In an interview with The Credit Union Journal, Cisco executives said several credit unions have already put the integrated network solution in place, including Arizona State Savings Credit Union and Mountain America Credit Union. But other credit unions remain unaware of what it is the Self-Defending Network can do, they said.

"What we're trying to do is educate credit unions on how it is the Self-Defending network can help with risk assessment and compliance, such as with Gramm-Leach-Bliley (Act)," said Rune Olsund, Customer Solutions Manager with Cisco. "I think what they don't realize is that security is much more than a well-managed firewall; it's having layers in place. It's never going to be 100%, but you want to have as much security as you can."

According to Olsund, the Self Defending Network is an intrusion detection system that has "security agents" at all of a credit union's endpoints, such as the ATMs. The company says a credit union can use its existing investments in routing, switching, wireless, and security platforms to deploy the Self-Defending Network to help identify, prevent, and adapt to both known and unknown security threats.

He said that through the use of what is essentially a network "mission control," the system constantly seeks out anything that might be considered an intruder, including, for instance, an employee attaching a laptop to the network.

In a demonstration of the technology for The Credit Union Journal, Cisco representatives said that many credit unions lag in security because all of the third parties with which they deal tell them their particular boxes are secure.

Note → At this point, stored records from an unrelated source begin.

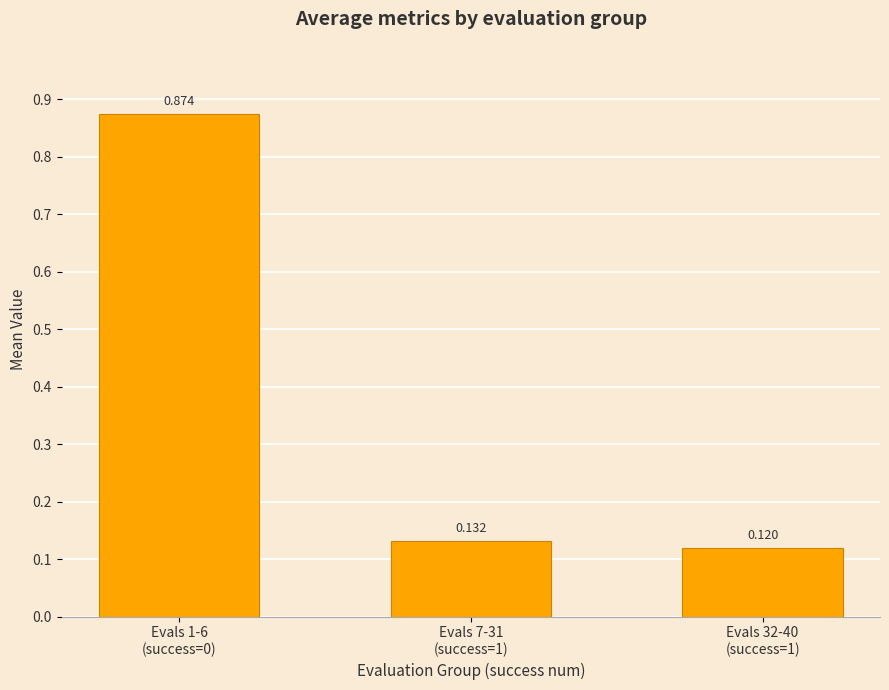

Where is the data nearest to the value 0?

Evals 32-40
(success=1)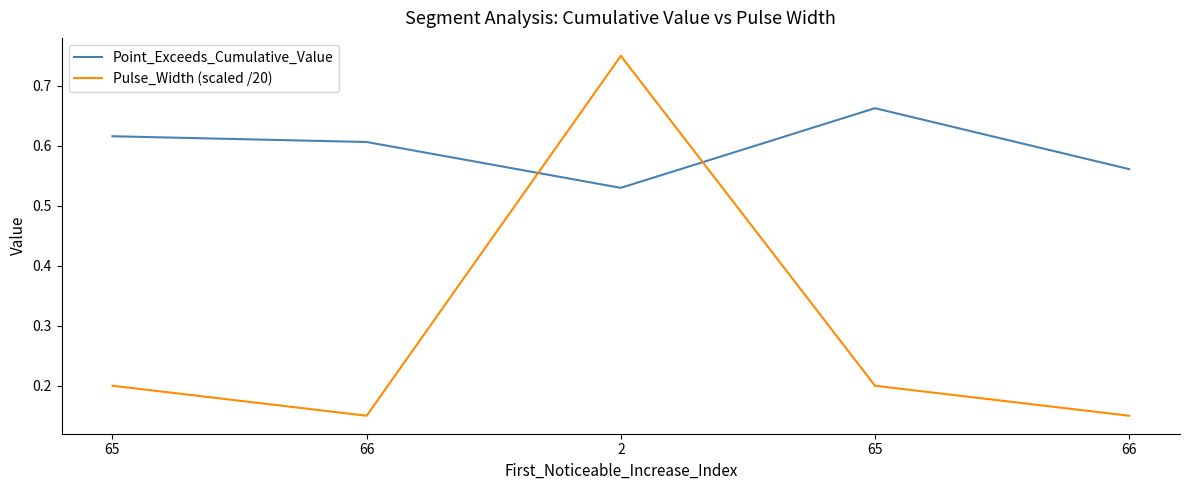

What are all the series names shown in the legend?

Point_Exceeds_Cumulative_Value, Pulse_Width (scaled /20)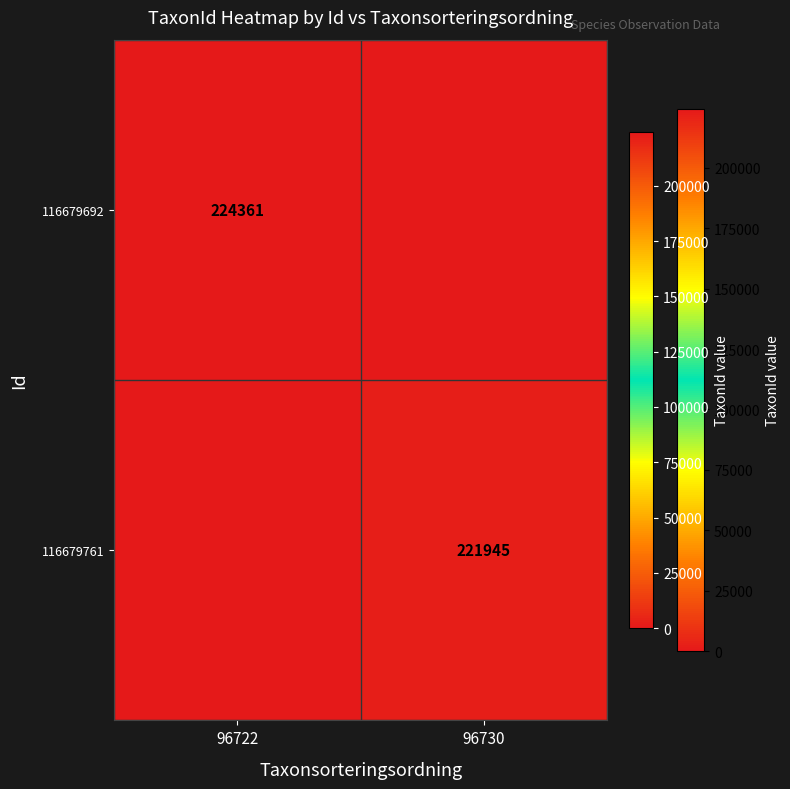

The value of 116679692 at 96722 is 112249. True or false?

False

"Bur there must be a human policy in place," stressed Olsund. "One misconception is that if I buy this box, I'm secure. We try to quarantine a machine. We're also proactive in trying to track and prevent (intrusions). I think we're getting much better, but where a person does something malicious, that's much harder to prevent."

Olsund said that one risk the company sees in higher profile at credit unions than larger providers is that one person is performing multiple jobs within the IT structure, and that there is seldom a dedicated security expert. At many credit unions, those responsibilities are part of the "hodge-podge" of general responsibilities in the department, they said.

"Our point is there must be integrated security in order to protect your credit union's most important asset, and that is member trust," said Olsund. "Credit unions have been early-adapters of (voice over Internet protocol) and IP telephony. As credit unions deploy more applications on the network they need to be comfortable that it will be secure when it's up and running. Credit unions also have less scale issues than other institutions; it's easier to deploy across 10 branches than 100."